Fakat rahim problemi var.
Nerede büyütecekler çocuğu?
Bilim adamları konunun her tarafına açıklama getirmişler, bir tek bu hususta bir aydınlatmaya rastlayamadım.
Belki elde taşınır plastik rahimler yapacaklar. Çocuk büyüdükçe hamile pantolonu misali yanlardan genişleyen...
Şeffaf olsa hatta bunlar... Çocuğa çıngırak sallanabilse dışarıdan...
‘Yok artık!’ demeyin!
Önce hayal edeceksiniz. Unutmayın, dünya hayali geniş insanlar üzerinde duruyor. ‘Yok artık!’çılara kalsa bir arpa boyu yol alınamaz.

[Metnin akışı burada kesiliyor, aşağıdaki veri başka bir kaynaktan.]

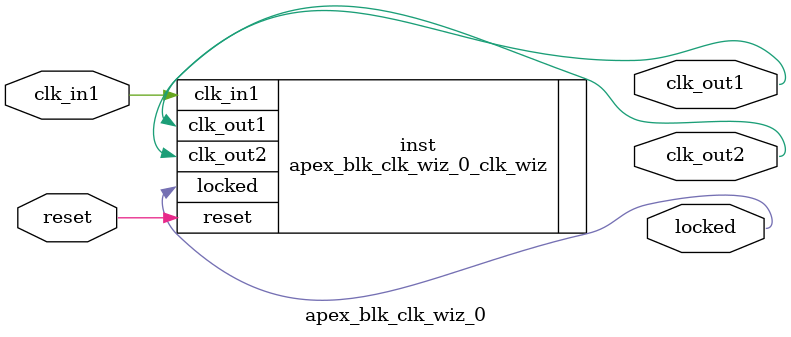
<source format=v>


`timescale 1ps/1ps

(* CORE_GENERATION_INFO = "apex_blk_clk_wiz_0,clk_wiz_v6_0_5_0_0,{component_name=apex_blk_clk_wiz_0,use_phase_alignment=false,use_min_o_jitter=false,use_max_i_jitter=false,use_dyn_phase_shift=false,use_inclk_switchover=false,use_dyn_reconfig=false,enable_axi=0,feedback_source=FDBK_AUTO,PRIMITIVE=MMCM,num_out_clk=2,clkin1_period=4.000,clkin2_period=10.0,use_power_down=false,use_reset=true,use_locked=true,use_inclk_stopped=false,feedback_type=SINGLE,CLOCK_MGR_TYPE=NA,manual_override=false}" *)

module apex_blk_clk_wiz_0 
 (
  // Clock out ports
  output        clk_out1,
  output        clk_out2,
  // Status and control signals
  input         reset,
  output        locked,
 // Clock in ports
  input         clk_in1
 );

  apex_blk_clk_wiz_0_clk_wiz inst
  (
  // Clock out ports  
  .clk_out1(clk_out1),
  .clk_out2(clk_out2),
  // Status and control signals               
  .reset(reset), 
  .locked(locked),
 // Clock in ports
  .clk_in1(clk_in1)
  );

endmodule

</source>
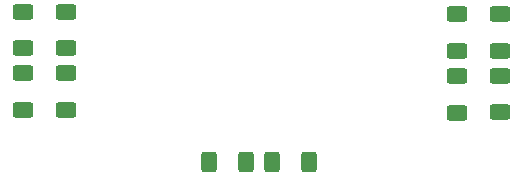
<source format=gbr>
%TF.GenerationSoftware,KiCad,Pcbnew,8.0.2*%
%TF.CreationDate,2024-11-07T23:12:14+05:30*%
%TF.ProjectId,lsa,6c73612e-6b69-4636-9164-5f7063625858,rev?*%
%TF.SameCoordinates,Original*%
%TF.FileFunction,Paste,Bot*%
%TF.FilePolarity,Positive*%
%FSLAX46Y46*%
G04 Gerber Fmt 4.6, Leading zero omitted, Abs format (unit mm)*
G04 Created by KiCad (PCBNEW 8.0.2) date 2024-11-07 23:12:14*
%MOMM*%
%LPD*%
G01*
G04 APERTURE LIST*
G04 Aperture macros list*
%AMRoundRect*
0 Rectangle with rounded corners*
0 $1 Rounding radius*
0 $2 $3 $4 $5 $6 $7 $8 $9 X,Y pos of 4 corners*
0 Add a 4 corners polygon primitive as box body*
4,1,4,$2,$3,$4,$5,$6,$7,$8,$9,$2,$3,0*
0 Add four circle primitives for the rounded corners*
1,1,$1+$1,$2,$3*
1,1,$1+$1,$4,$5*
1,1,$1+$1,$6,$7*
1,1,$1+$1,$8,$9*
0 Add four rect primitives between the rounded corners*
20,1,$1+$1,$2,$3,$4,$5,0*
20,1,$1+$1,$4,$5,$6,$7,0*
20,1,$1+$1,$6,$7,$8,$9,0*
20,1,$1+$1,$8,$9,$2,$3,0*%
G04 Aperture macros list end*
%ADD10RoundRect,0.250000X0.625000X-0.400000X0.625000X0.400000X-0.625000X0.400000X-0.625000X-0.400000X0*%
%ADD11RoundRect,0.250000X-0.400000X-0.625000X0.400000X-0.625000X0.400000X0.625000X-0.400000X0.625000X0*%
G04 APERTURE END LIST*
D10*
%TO.C,R7*%
X99700000Y-78550000D03*
X99700000Y-75450000D03*
%TD*%
%TO.C,R2*%
X136400000Y-83950000D03*
X136400000Y-80850000D03*
%TD*%
D11*
%TO.C,R5*%
X117100000Y-88200000D03*
X120200000Y-88200000D03*
%TD*%
D10*
%TO.C,R9*%
X96000000Y-78550000D03*
X96000000Y-75450000D03*
%TD*%
%TO.C,R4*%
X132800000Y-84000000D03*
X132800000Y-80900000D03*
%TD*%
%TO.C,R3*%
X132800000Y-78750000D03*
X132800000Y-75650000D03*
%TD*%
%TO.C,R1*%
X136400000Y-78750000D03*
X136400000Y-75650000D03*
%TD*%
%TO.C,R8*%
X99700000Y-83750000D03*
X99700000Y-80650000D03*
%TD*%
D11*
%TO.C,R6*%
X111800000Y-88200000D03*
X114900000Y-88200000D03*
%TD*%
D10*
%TO.C,R10*%
X96000000Y-83750000D03*
X96000000Y-80650000D03*
%TD*%
M02*

</source>
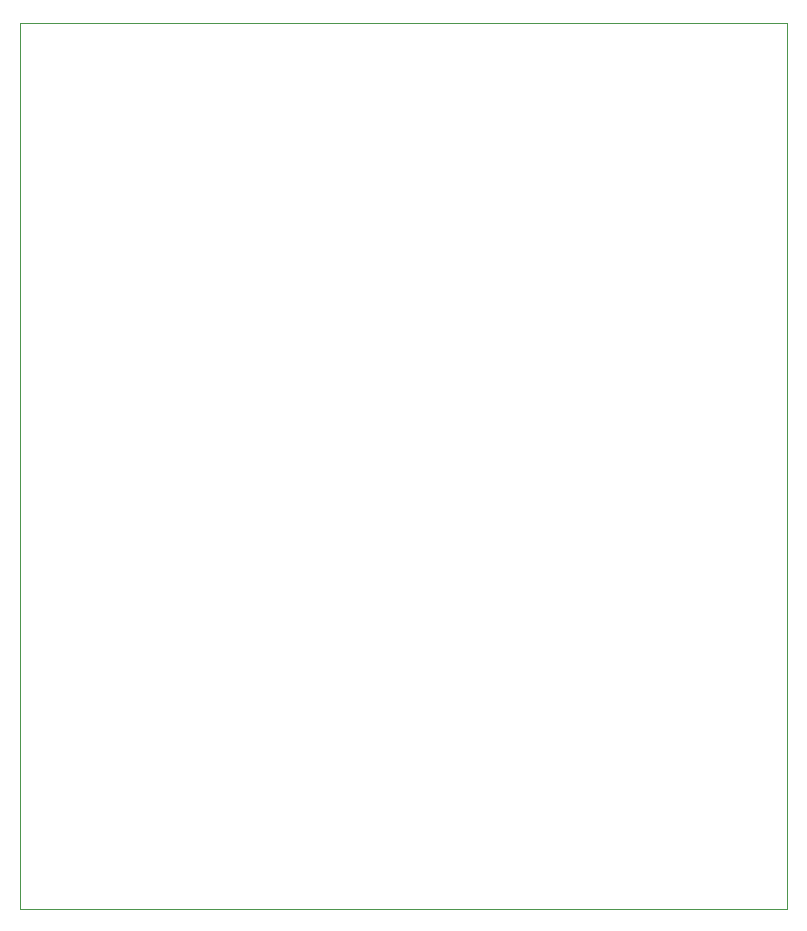
<source format=gbr>
%TF.GenerationSoftware,KiCad,Pcbnew,5.1.9-73d0e3b20d~88~ubuntu20.10.1*%
%TF.CreationDate,2021-03-10T22:37:59+01:00*%
%TF.ProjectId,vca-adsr,7663612d-6164-4737-922e-6b696361645f,v1.0.0*%
%TF.SameCoordinates,Original*%
%TF.FileFunction,Profile,NP*%
%FSLAX46Y46*%
G04 Gerber Fmt 4.6, Leading zero omitted, Abs format (unit mm)*
G04 Created by KiCad (PCBNEW 5.1.9-73d0e3b20d~88~ubuntu20.10.1) date 2021-03-10 22:37:59*
%MOMM*%
%LPD*%
G01*
G04 APERTURE LIST*
%TA.AperFunction,Profile*%
%ADD10C,0.050000*%
%TD*%
G04 APERTURE END LIST*
D10*
X122400000Y-57500000D02*
X119400000Y-57500000D01*
X119400000Y-57500000D02*
X119400000Y-132500000D01*
X184400000Y-57500000D02*
X122400000Y-57500000D01*
X184400000Y-132500000D02*
X184400000Y-57500000D01*
X119400000Y-132500000D02*
X184400000Y-132500000D01*
M02*

</source>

Hem sonra ‘eş’siz hamile kalmanın yanında benim dediğim nedir ki...
Hakikaten gelinen noktaya dikkatinizi çekerim. Yıllar önce babaanneme ‘İleride böyle böyle olacak’ deseydim gözyaşları içerisinde okuyup üflerdi beni.
Diyeceğim nereden nereye geldik, başka yerlere de gidebiliriz.
*
Tabii ki işim biraz da bu olduğu için maytap geçiyorum. Yoksa bütün bu çalışmaların aslında insanlık için ne kadar faydalı olduğunun bilincindeyim. Sizleri bilim adına teessüf bildirme zahmetinden kurtarmak için bunu da ifade etmiş olayım.
MIŞ-MUŞ
Irak’a gelecek aranıyormuş.
Amerika’nın elinde vardır herhalde çeşit çeşit...
Hilton Otellerinin várisi Paris Hilton’a nişanlısı ev almış.
Ön tekerlek nereye giderse, arka tekerlek de oraya gidermiş.
Ebru Akel’in 500 çift ayakkabısı varmış.
Ben ayakları için üzülüyorum... Herhangi bir çiftle aşina olmaya bile imkánları yok.